Caixas de som para show exigem escolha alinhada ao público, ao local e ao formato do evento. Para shows pequenos (até 200 pessoas) recomendo caixas ativas de 400–1.200 W; para plateias médias (200–800) combine caixas principais com subwoofers e 2.000–4.000 W; para grandes públicos prefira line arrays e sistemas com 5.000 W ou mais.
Como escolher a caixa de som ideal
Defina o objetivo sonoro antes de comparar especificações. Determine tamanho do público, nível de pressão sonora (SPL) necessário e mobilidade do equipamento.
Considere dois atributos primários: potência e dispersão. Potência indica a margem para pressão sonora sem distorção; dispersão (ângulo horizontal x vertical, ex.: 90° x 50°) define como o som se espalha pelo público.
Leve em conta o tipo de caixa: ativas trazem amplificação integrada e simplificam a instalação; passivas exigem amplificação externa, mas podem ser mais flexíveis em sistemas modulares. Para resumir requisitos e itens de transporte, veja nossa página sobre Equipamentos Essenciais para Som ao Vivo.
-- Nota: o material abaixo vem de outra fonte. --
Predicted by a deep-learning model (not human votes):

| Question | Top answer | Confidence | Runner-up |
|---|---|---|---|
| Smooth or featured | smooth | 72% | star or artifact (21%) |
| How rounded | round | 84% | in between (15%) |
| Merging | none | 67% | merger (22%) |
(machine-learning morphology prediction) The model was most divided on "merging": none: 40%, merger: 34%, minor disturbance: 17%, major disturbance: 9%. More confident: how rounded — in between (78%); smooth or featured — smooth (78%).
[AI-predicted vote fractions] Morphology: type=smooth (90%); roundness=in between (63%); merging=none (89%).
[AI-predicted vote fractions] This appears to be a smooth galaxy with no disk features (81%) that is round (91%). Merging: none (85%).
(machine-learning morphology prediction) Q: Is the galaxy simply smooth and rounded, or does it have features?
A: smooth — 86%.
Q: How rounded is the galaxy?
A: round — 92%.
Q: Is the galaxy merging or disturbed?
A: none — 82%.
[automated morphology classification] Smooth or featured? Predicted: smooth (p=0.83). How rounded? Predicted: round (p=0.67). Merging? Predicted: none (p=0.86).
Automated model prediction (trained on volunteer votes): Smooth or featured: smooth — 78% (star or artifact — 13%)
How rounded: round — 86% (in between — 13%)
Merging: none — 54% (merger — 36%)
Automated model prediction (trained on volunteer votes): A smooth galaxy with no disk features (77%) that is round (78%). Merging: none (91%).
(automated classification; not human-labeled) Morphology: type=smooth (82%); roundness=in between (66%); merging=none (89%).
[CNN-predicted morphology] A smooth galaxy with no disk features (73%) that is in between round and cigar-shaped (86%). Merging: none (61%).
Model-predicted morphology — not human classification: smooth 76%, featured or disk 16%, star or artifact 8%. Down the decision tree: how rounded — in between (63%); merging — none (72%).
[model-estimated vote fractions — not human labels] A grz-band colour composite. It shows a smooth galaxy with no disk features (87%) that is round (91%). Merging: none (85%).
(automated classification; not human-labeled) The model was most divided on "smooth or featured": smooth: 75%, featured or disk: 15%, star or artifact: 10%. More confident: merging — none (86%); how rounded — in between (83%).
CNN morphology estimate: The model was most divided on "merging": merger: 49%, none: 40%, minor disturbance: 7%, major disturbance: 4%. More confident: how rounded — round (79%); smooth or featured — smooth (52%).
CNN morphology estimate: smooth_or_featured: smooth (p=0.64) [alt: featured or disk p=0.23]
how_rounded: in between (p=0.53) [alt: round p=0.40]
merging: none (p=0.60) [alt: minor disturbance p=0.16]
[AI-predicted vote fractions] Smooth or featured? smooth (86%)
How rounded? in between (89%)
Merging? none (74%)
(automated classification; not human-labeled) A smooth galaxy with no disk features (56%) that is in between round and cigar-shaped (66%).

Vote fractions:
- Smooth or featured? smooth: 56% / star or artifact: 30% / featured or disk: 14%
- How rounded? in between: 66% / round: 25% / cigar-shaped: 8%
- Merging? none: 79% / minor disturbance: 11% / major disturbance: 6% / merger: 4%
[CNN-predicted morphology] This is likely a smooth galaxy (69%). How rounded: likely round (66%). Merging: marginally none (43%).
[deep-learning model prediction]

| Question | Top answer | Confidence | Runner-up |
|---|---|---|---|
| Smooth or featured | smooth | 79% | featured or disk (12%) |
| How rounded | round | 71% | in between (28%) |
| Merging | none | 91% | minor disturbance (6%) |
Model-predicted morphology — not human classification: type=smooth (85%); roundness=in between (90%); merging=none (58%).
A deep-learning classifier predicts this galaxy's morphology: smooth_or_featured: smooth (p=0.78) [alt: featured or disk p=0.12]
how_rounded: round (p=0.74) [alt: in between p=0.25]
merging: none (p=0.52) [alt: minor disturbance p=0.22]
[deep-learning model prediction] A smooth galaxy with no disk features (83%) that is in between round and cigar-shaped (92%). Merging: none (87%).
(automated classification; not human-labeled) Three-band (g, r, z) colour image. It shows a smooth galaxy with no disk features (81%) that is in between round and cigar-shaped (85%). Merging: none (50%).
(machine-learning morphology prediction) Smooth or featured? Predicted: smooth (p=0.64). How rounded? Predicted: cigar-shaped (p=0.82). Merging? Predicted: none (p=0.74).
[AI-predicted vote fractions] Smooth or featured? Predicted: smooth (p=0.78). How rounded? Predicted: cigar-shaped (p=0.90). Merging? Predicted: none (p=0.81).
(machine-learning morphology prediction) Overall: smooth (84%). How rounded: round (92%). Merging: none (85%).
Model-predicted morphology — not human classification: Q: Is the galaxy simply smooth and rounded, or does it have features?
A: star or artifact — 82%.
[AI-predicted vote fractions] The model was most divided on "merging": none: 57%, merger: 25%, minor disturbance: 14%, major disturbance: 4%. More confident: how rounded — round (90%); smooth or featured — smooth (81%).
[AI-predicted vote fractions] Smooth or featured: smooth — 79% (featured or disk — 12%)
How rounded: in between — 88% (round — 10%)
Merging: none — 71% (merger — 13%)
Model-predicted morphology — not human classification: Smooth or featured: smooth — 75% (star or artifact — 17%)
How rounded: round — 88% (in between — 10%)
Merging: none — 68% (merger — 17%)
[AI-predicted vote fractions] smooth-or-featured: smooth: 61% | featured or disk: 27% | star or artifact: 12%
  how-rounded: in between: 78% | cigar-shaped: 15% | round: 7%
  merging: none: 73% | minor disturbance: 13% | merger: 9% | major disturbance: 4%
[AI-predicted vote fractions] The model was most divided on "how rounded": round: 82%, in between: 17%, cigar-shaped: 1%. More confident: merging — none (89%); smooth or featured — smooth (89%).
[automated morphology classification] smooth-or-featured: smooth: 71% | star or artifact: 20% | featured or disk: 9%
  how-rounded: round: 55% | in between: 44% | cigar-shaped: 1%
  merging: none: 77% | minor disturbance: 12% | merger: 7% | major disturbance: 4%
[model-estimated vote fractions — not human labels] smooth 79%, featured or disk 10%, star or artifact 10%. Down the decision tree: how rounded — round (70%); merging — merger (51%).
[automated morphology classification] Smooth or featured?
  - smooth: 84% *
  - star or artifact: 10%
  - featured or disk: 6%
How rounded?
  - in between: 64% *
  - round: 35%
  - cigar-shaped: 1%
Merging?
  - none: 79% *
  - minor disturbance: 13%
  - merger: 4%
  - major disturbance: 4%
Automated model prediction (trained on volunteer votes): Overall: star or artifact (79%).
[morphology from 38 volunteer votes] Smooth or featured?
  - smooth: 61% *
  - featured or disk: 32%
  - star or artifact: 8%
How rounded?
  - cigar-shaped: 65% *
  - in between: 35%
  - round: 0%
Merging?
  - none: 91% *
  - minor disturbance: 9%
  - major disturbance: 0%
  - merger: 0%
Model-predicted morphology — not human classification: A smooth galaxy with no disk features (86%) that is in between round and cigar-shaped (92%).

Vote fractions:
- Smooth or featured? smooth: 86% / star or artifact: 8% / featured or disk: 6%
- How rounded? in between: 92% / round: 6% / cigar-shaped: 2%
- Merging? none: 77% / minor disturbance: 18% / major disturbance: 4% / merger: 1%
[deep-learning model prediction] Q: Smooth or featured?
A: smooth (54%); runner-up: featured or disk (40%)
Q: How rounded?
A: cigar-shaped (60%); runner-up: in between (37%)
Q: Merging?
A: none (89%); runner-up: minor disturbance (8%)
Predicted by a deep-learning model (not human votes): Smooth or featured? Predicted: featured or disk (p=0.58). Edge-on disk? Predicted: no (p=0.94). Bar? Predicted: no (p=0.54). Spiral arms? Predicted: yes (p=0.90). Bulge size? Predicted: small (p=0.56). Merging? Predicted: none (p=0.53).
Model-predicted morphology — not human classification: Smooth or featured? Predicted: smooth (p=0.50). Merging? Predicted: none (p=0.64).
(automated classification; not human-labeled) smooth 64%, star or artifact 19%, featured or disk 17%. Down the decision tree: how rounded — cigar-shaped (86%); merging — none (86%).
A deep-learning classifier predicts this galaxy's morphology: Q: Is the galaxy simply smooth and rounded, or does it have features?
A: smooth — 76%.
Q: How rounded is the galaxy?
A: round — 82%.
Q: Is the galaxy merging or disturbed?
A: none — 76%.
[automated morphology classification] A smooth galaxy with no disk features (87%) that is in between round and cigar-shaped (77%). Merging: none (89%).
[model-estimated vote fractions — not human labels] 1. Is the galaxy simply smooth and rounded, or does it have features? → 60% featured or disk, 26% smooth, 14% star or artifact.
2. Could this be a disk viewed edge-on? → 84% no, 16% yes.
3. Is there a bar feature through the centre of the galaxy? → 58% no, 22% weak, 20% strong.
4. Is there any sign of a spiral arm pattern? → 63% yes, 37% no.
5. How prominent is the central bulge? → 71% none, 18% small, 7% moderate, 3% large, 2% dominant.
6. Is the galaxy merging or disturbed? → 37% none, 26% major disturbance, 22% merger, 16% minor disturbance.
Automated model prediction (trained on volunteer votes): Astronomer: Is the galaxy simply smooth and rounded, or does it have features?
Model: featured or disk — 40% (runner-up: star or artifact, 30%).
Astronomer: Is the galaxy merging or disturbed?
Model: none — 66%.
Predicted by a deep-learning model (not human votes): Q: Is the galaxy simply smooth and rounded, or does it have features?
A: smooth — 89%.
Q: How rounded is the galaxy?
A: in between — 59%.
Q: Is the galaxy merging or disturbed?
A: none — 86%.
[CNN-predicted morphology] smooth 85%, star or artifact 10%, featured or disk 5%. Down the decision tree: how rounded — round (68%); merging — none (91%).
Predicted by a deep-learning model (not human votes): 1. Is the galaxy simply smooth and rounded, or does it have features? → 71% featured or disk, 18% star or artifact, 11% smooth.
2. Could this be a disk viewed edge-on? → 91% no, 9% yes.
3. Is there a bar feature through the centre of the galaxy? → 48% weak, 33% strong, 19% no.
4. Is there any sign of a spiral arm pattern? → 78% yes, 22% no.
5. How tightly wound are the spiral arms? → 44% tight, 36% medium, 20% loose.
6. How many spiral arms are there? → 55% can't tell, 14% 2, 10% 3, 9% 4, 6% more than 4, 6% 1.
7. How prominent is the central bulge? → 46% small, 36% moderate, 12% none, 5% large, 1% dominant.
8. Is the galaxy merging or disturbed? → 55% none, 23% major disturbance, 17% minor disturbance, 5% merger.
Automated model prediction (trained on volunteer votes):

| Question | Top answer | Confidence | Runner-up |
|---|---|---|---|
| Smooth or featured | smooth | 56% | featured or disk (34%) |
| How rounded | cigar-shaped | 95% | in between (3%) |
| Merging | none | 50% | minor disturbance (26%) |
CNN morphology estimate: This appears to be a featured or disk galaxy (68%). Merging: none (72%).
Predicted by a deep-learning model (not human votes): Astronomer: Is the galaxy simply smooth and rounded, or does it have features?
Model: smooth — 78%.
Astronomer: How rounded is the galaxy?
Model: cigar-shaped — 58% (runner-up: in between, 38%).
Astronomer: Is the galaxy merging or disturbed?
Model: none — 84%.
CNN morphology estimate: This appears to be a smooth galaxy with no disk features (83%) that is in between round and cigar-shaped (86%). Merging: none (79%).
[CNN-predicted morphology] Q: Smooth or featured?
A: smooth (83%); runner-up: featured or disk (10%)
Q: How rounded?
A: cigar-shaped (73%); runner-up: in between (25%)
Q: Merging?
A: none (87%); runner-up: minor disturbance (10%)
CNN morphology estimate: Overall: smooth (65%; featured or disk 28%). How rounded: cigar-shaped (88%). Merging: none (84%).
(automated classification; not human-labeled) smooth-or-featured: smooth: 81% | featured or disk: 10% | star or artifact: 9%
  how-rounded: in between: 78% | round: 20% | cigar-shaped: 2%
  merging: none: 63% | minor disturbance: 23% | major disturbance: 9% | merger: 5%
Análise prática de modelos e especificações
Compare especificações com metas reais de aplicação. Procure valores de SPL contínuo e pico, curvas de resposta em frequência e ângulos de cobertura.
Modelos compactos costumam pesar menos de 20 kg e oferecem 400–1.200 W integrados, suficientes para cafés, bares e pequenas casas de show. Caixas para eventos médios normalmente têm 1.200–2.500 W por via com subwoofers entre 1.000–3.000 W para graves controlados.
Line arrays repartem energia entre vários módulos para manter cobertura uniforme em distâncias longas; esses sistemas reduzem a necessidade de reforço frontal e atingem maior alcance com menos reflexões indesejadas. Para entender opções de configuração e locação voltadas a transmissões e shows, confira Som Ao Vivo Com Equipamento De Áudio Profissional.
Controle de problemas comuns em shows
Feedback e zonas mortas aparecem por falhas de alinhamento e equalização. Posicione monitores e caixas principais para evitar que os microfones “vejam” diretamente os alto-falantes.
Use delay speakers (caixas de atraso) em áreas distantes para manter coerência temporal. Ajuste crossover e equalização com medição de medidor SPL ao vivo; um ajuste de 3–6 dB em faixas críticas muitas vezes resolve problemas de clareza sem sacrificar impacto.
Localização e tratamento acústico do espaço
O local altera o que você precisa: paredes duras aumentam reverberação, tetos baixos exigem controle de graves. Escolher um espaço com tratamento acústico reduz o tempo gasto em correção durante a montagem.
Dois exemplos práticos de locais disponíveis para produção e teste de som estão no LocalCine: Casa Moderna Imponente – Localcine e Ponto de Cultura Atelier Travessia – Localcine. Esses espaços mostram como arquitetura e revestimentos alteram percepção sonora e permitem ensaios com configuração real de público.
Sugestões rápidas por porte de evento
- Pequeno (até 200 pessoas): caixas ativas 400–1.200 W, subwoofer 800–1.500 W.
- Médio (200–800): PA principal 1.200–2.500 W por via, subwoofers 1.500–3.000 W, possibilidade de delay speakers.
Checklist de verificação antes do show
Teste níveis de SPL e verifique cobertura com uma caminhada no local para identificar zonas mortas. Confirme alinhamento de fase entre caixas e subwoofers no crossover.
Leve cabos reservas, adaptadores e ferramentas de montagem. Planeje posicionamento alternativo caso a área de público mude de última hora.
Para montar um kit básico e entender itens práticos de operação, use o material indicado na página de equipamentos essenciais e opte por provedores que ofereçam montagem e medição in loco.
Aplicando esses critérios, você reduz a necessidade de ajustes emergenciais e entrega som mais consistente para o público e para gravações ao vivo.